Sunday, January 24th, 2021

P Shopper Columns



A LITTLE SUNSHINE




One of the best parts of my job as an animal shelter care technician is matching adopters with a pet who fits their needs and lifestyle. My own pets are a constant source of joy and companionship; my home wouldn’t be the same without them. I love that adoption not only means a fantastic new life for one of our animals but so much happiness for our adopters, too!  It may seem overwhelming to choose the right animal, but making an informed decision is important. Here are some of the most frequently asked questions I get as an adoption counselor and questions you should consider when choosing your new pet. What are the animal’s age and energy level? Any new pet will need training to acclimate to a new home, but some more than others. A puppy will need extensive training, whereas adults are more well-mannered. Adults and seniors often get overlooked in favor of their younger counterparts, even though they tend to require less training and are just as affectionate, fun, and loyal. When adopting a senior pet, owners should be financially prepared to handle any medical needs their pet may develop as they age.

Adoption not only means a fantastic
new life for one of our animals,
but so much happiness for our adopters, too!

Is the animal good with other cats or dogs? Do their neighbors have dogs with whom their dogs would interact?  Do they pass dogs frequently on the sidewalks?  Would they need to be able to exercise their dog at a dog park?

Can I be responsible for a pet through any foreseeable life changes that may occur?  Do I have breed restrictions?  Many apartments, rental homes, military housing, campgrounds, and other establishments sadly ban their tenants from having certain breeds. Moving is one of the most common reasons owners surrender their dogs. Those facing relocation, military deployment, new parenthood, and other life changes should have a long-term plan for their pets’ wellbeing.

Am I prepared to provide yearly healthcare?
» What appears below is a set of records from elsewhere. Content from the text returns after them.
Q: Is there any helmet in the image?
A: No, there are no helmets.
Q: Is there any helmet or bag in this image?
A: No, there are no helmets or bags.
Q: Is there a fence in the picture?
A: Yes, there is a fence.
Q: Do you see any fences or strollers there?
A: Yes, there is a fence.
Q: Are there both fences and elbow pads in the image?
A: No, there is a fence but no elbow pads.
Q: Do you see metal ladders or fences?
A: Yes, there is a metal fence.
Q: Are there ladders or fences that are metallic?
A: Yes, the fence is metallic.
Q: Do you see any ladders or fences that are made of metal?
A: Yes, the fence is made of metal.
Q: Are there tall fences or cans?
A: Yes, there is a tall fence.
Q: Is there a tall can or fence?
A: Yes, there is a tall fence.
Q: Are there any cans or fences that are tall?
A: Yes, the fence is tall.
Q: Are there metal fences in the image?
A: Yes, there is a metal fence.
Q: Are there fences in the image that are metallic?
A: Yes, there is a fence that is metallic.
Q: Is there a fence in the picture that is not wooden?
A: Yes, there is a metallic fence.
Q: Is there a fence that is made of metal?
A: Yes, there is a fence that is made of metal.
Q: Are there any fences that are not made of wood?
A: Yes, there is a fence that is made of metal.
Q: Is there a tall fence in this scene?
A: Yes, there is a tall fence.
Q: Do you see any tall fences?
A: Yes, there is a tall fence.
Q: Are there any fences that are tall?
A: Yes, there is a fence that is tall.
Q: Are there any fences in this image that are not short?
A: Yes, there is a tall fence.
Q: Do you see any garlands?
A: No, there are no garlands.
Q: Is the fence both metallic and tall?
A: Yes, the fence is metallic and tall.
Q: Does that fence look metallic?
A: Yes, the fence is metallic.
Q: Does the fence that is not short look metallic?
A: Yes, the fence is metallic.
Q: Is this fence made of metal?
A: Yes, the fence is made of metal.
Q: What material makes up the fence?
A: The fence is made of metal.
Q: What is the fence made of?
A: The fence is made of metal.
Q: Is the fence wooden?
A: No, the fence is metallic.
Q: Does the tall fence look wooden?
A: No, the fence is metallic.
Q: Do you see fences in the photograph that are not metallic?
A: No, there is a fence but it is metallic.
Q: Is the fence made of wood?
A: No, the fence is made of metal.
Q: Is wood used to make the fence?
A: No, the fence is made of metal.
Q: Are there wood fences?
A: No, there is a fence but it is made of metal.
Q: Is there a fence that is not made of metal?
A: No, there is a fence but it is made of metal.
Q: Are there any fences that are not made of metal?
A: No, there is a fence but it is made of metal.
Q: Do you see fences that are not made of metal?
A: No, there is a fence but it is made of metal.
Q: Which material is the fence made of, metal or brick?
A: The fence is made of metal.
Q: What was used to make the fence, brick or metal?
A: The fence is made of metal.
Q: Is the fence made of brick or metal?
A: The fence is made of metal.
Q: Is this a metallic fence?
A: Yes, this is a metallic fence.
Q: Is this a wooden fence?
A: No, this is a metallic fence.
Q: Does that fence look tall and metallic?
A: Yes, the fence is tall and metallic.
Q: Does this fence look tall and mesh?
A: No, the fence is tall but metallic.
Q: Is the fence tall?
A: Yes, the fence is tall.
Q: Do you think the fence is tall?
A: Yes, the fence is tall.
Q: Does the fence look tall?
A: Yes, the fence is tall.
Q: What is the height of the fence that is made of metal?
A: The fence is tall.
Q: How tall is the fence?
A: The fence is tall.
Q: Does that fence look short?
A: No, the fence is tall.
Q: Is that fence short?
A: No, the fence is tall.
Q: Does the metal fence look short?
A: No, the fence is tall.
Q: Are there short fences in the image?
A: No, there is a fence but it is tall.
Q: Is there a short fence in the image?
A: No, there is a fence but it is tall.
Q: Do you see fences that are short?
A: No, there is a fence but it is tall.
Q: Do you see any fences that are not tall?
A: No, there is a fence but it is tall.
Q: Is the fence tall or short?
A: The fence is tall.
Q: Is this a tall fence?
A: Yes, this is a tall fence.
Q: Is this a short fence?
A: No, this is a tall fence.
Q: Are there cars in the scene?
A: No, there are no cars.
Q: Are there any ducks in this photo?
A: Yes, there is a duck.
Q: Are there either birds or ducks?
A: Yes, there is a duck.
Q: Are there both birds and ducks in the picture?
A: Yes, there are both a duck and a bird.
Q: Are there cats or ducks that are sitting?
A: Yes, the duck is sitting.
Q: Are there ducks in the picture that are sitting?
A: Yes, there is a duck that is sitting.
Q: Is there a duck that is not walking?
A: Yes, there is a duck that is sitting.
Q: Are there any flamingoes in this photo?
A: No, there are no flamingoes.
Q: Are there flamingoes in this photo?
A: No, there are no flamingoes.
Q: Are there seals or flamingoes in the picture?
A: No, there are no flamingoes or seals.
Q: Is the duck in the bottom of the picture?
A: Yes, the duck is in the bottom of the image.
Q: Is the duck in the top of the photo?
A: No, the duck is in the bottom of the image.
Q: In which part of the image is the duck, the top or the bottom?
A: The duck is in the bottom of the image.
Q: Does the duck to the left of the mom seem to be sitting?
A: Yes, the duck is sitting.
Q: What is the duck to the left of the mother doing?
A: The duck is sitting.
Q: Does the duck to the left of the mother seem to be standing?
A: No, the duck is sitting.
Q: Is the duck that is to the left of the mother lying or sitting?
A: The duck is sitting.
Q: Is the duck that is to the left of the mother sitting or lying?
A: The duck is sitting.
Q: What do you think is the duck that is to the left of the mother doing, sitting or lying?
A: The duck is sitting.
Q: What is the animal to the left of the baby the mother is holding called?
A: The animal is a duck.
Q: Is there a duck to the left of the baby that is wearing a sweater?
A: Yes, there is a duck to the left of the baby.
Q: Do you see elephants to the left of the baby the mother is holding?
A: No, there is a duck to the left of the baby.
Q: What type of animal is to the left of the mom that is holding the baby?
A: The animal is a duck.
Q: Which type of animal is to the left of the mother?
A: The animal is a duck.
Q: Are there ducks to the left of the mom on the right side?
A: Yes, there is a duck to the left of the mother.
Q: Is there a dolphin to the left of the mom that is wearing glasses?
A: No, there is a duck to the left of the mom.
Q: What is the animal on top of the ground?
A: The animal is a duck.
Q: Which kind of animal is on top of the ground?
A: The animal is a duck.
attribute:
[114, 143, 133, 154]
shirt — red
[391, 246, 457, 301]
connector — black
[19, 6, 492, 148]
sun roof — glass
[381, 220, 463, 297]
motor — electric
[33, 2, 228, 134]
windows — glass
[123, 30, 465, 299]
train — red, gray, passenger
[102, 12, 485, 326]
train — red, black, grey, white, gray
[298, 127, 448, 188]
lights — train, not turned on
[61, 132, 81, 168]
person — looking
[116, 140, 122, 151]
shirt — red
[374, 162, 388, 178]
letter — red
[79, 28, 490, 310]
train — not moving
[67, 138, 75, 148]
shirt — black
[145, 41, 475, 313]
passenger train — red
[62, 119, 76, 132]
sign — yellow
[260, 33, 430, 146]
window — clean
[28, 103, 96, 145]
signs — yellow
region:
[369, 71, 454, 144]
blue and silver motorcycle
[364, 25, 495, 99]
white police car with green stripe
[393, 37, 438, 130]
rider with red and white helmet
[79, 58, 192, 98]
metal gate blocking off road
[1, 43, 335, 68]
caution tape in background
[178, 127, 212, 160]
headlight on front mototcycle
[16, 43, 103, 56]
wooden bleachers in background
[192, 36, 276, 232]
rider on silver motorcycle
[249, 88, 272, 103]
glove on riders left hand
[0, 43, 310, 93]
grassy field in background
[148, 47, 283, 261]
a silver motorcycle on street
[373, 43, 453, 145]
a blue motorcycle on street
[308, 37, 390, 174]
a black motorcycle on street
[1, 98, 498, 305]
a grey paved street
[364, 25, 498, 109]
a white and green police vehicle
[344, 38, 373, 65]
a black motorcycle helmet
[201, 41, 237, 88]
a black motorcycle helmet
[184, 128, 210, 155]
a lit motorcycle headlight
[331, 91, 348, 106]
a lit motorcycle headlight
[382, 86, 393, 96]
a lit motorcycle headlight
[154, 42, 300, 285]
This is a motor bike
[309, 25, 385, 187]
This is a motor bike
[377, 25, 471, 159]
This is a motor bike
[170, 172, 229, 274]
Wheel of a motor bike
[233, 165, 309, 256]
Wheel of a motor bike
Like people, dogs and cats require medical care to keep them healthy.  They need vaccines, flea prevention, dewormers, and checkups from their veterinarians, who can also run blood work and listen to the heart and lungs. Dogs should also be on heartworm prevention year-round. A potentially fatal disease caused by mosquitoes, heartworm disease is much cheaper and easier to prevent than cure!

Because the bond we form with our pets is so strong, owning one should be a lifelong commitment.  When I ask my adopters why they want to adopt, the answer is always more or less the same. They’re looking for someone to spend time with when they come home, a hiking companion, a study buddy, or a friend to cuddle with on the couch. In other words, they’re looking to bring a little sunshine into their homes! Pets truly do light up the lives of those who love them. With a bit of careful consideration, adopters can meet their perfect match and experience the joy of a lifelong friend.



Breonna Loxley is an animal care technician at an animal shelter. She is an avid artist, writer, and animal-lover. She lives with her parents, a younger brother, two cats, and one dog.